> [EXTRAIT DU TEXTE]:
= = =
Pour ce qui est des moyens employés par les personnages
hommes pour assujettir la femme, ils sont entre autre le mariage forcé,
la répudiation, l'éducation discriminatoire, la
dépersonnalisation de la femme, la femme muselée. Ainsi, toute
femme qui s'écarte des principes du pulaaku ou qui tenterait de
se soustraire de l'autorité masculine se voit mariée ou
répudiée sans qu'elle n'ait à justifier son attitude.
Au-delà, elle est violentée et violée sous prétexte
qu'elle appartient, selon l'islam ou la tradition peule à l'homme.La
victimisation n'est pas sans conséquence pour les personnages qui
prennent part au forfait. Lorsque le patriarcat s'abat avec toute sa rigueur
sur la gent féminine, elle manifeste des troubles psychologiques, la
famille se disloque, le personnage peut même perdre la vie.
L'écriture de Djaïli Amadou Amal, à travers
ses deux romans étudiés, a une forte teneur idéologique.
En effet, engagée pour la cause de la femme du sahel, sa production
littéraire permet une prise de conscience à la fois des hommes et
des femmes. À cet effet, le parcours des personnages jonchés de
changements d'attitudes et de regrets permet aux lecteurs de prendre conscience
de la situation précaire de la femme. L'auteure véhicule des
messages à travers les situations que traversent les femmes et les
hommes. D'aucuns regrettent les actes de violence posés à
l'égard de la femme, d'autres se révoltent contre le
système en place et les hommes.
= = =
> [CONSIGNES]:
**A.** D'après le texte sur les romans de Djaïli Amadou Amal, qu'arrive-t-il à une femme qui s'écarte des principes du pulaaku ?
**B.** Dites si chacune de ces affirmations est conforme au texte sur les romans de Djaïli Amadou Amal : (i) le texte étudie un seul roman de l'auteure ; (ii) sa production littéraire permet une prise de conscience des hommes comme des femmes ; (iii) le mariage forcé compte parmi les moyens employés pour assujettir la femme.
**C.** Rédigez la suite du texte sur les romans de Djaïli Amadou Amal, en partant de sa dernière phrase.

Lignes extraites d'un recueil
= = =
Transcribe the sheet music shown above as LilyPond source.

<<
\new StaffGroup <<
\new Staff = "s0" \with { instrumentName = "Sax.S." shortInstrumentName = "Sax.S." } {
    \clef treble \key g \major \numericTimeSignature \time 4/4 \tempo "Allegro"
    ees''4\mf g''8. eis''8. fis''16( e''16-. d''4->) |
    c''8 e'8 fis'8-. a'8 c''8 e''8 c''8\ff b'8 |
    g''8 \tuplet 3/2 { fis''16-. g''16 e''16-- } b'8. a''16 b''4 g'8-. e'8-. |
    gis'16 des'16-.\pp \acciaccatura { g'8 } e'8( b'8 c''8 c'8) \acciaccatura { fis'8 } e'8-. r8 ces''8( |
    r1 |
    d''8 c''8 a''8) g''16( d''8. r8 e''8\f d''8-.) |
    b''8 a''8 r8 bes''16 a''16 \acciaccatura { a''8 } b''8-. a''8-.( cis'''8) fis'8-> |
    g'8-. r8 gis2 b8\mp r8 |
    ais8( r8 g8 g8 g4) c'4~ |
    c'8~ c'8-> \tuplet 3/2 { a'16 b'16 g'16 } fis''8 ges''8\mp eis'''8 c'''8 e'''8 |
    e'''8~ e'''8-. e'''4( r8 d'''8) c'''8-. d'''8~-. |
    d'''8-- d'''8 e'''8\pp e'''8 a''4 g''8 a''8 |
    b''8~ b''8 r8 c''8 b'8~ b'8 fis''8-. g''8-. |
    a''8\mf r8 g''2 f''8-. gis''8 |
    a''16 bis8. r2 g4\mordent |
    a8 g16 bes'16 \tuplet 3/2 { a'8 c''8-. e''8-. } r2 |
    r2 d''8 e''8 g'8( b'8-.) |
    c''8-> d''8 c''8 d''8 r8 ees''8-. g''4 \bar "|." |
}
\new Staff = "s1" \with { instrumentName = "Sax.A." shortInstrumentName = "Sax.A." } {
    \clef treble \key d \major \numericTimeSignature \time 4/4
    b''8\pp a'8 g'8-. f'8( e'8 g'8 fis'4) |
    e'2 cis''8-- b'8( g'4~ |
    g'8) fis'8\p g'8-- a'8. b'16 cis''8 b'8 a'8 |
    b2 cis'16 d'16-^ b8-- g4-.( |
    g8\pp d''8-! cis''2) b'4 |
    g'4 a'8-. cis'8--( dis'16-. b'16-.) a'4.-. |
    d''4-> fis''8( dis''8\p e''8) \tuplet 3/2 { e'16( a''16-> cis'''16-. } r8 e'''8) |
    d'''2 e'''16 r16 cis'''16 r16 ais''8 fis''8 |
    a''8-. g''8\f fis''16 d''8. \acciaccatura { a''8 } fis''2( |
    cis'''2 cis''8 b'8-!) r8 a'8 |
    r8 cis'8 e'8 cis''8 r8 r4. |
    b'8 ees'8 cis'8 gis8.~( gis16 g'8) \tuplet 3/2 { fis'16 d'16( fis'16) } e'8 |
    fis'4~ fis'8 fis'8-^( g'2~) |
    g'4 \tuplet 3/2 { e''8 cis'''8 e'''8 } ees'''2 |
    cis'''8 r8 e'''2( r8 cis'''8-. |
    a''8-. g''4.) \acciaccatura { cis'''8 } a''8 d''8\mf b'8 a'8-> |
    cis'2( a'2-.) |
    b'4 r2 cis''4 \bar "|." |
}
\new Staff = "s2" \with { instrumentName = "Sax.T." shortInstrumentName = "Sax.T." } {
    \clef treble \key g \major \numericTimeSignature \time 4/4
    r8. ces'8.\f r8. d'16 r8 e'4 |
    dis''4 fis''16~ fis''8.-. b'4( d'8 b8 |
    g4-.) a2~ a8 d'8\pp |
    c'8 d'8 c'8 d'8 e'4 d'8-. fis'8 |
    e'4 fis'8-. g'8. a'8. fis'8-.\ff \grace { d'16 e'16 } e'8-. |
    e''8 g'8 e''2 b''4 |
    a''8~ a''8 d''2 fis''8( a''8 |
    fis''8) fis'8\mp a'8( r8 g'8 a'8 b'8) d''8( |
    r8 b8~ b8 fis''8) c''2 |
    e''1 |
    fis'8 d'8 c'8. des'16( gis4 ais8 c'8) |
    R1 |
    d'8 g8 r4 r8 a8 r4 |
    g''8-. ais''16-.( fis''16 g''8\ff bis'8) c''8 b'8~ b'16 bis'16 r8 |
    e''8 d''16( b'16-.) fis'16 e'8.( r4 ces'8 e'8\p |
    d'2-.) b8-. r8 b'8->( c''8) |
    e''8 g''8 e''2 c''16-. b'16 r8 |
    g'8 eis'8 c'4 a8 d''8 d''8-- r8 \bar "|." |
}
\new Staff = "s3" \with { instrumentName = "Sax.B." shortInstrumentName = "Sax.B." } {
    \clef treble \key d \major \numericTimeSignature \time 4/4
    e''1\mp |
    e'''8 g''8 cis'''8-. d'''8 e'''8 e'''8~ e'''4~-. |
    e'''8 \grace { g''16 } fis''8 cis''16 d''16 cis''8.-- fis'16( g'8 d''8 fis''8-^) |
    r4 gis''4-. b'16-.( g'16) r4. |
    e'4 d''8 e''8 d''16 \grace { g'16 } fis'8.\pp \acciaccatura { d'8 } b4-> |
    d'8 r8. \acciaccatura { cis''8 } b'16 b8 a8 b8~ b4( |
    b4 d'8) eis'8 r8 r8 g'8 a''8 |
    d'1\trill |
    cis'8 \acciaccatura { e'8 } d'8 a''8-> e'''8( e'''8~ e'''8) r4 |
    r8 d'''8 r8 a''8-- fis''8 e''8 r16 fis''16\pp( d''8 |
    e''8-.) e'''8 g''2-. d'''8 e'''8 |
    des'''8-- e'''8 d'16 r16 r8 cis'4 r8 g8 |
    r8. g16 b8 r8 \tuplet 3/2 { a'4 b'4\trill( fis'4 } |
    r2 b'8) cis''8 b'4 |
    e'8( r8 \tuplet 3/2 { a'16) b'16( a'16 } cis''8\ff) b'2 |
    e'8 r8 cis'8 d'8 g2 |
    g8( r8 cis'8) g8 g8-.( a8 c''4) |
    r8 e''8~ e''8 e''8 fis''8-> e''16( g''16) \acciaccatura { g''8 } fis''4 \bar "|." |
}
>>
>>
= = =
> [RÉPONSES PAR CONSIGNE]:
**A.** Elle se voit mariée ou répudiée sans avoir à justifier son attitude.

**B.**
(i) Non : « à travers ses deux romans étudiés »
(ii) Oui : « permet une prise de conscience à la fois des hommes et des femmes »
(iii) Oui : « ils sont entre autre le mariage forcé »

**C.**
La recherche a révélé que la domination
de l'homme se perpétue. Le patriarcat et la religion donnent la
liberté à l'homme de dominer et d'opprimer la femme. Par le biais
du sacrée coutume et tradition, l'homme réussi à faire
accepter à la femme la mentalité d'infériorité. Par
conséquent, la femme, celle représentée dans les deux
romans, par rapport à l'homme, est placée à
l'arrière-plan de la société. Elle accepte d'accomplir des
rôles qui lui sont attribués par la société : une
épouse, une procréatrice, une mère, une éducatrice
de la formation précoce et un modèle de femme. Elle n'a pas de
droits à être écoutée et reconnue. Elle n'a le droit
de prendre des décisions dans sa famille et chez le mari même pour
les affaires du mariage qui la concernent. Au cours de l'époque
coloniale, le statut de la plupart des femmes africaines restait encore
inférieur et n'a guère changé de meilleur, en dépit
de l'introduction des valeurs occidentales dans la société
africaine.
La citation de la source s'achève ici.